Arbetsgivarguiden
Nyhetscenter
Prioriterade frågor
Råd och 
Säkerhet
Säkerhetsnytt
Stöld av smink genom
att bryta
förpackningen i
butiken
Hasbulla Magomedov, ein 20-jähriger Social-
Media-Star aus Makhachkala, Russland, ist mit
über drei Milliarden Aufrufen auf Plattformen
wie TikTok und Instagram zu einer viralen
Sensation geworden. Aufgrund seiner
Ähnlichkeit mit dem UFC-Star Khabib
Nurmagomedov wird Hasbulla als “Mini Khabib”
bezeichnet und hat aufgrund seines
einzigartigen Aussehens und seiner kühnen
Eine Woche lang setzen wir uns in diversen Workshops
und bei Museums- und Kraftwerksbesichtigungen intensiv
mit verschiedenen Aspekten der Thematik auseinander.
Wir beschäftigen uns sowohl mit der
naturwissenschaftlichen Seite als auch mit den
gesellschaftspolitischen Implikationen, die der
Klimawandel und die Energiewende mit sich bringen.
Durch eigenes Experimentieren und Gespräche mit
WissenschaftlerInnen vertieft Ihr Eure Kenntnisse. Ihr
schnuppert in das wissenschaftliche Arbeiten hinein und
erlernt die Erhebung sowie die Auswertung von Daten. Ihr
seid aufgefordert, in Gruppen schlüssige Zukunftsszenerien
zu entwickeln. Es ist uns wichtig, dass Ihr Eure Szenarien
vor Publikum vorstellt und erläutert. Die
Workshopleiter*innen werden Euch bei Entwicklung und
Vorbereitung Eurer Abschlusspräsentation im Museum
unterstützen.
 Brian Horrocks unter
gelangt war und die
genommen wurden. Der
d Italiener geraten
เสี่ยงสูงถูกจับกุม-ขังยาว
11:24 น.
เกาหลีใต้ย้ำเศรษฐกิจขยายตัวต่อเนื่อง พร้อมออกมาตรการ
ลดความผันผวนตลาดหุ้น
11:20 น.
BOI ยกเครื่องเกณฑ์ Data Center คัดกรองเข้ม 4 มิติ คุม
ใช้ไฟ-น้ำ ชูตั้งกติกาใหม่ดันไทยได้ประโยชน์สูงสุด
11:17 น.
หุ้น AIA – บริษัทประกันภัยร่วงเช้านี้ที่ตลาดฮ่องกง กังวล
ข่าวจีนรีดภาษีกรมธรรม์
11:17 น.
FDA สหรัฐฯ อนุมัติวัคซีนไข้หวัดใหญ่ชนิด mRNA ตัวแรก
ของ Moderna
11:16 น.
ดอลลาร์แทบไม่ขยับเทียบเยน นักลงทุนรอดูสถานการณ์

Exercise directions: Starting at the first line of the entries above, please extract each line up to and including the line with "Vorbereitung Eurer Abschlusspräsentation", unchanged, and add nothing.

Solution to the problem:
Arbetsgivarguiden
Nyhetscenter
Prioriterade frågor
Råd och 
Säkerhet
Säkerhetsnytt
Stöld av smink genom
att bryta
förpackningen i
butiken
Hasbulla Magomedov, ein 20-jähriger Social-
Media-Star aus Makhachkala, Russland, ist mit
über drei Milliarden Aufrufen auf Plattformen
wie TikTok und Instagram zu einer viralen
Sensation geworden. Aufgrund seiner
Ähnlichkeit mit dem UFC-Star Khabib
Nurmagomedov wird Hasbulla als “Mini Khabib”
bezeichnet und hat aufgrund seines
einzigartigen Aussehens und seiner kühnen
Eine Woche lang setzen wir uns in diversen Workshops
und bei Museums- und Kraftwerksbesichtigungen intensiv
mit verschiedenen Aspekten der Thematik auseinander.
Wir beschäftigen uns sowohl mit der
naturwissenschaftlichen Seite als auch mit den
gesellschaftspolitischen Implikationen, die der
Klimawandel und die Energiewende mit sich bringen.
Durch eigenes Experimentieren und Gespräche mit
WissenschaftlerInnen vertieft Ihr Eure Kenntnisse. Ihr
schnuppert in das wissenschaftliche Arbeiten hinein und
erlernt die Erhebung sowie die Auswertung von Daten. Ihr
seid aufgefordert, in Gruppen schlüssige Zukunftsszenerien
zu entwickeln. Es ist uns wichtig, dass Ihr Eure Szenarien
vor Publikum vorstellt und erläutert. Die
Workshopleiter*innen werden Euch bei Entwicklung und
Vorbereitung Eurer Abschlusspräsentation im Museum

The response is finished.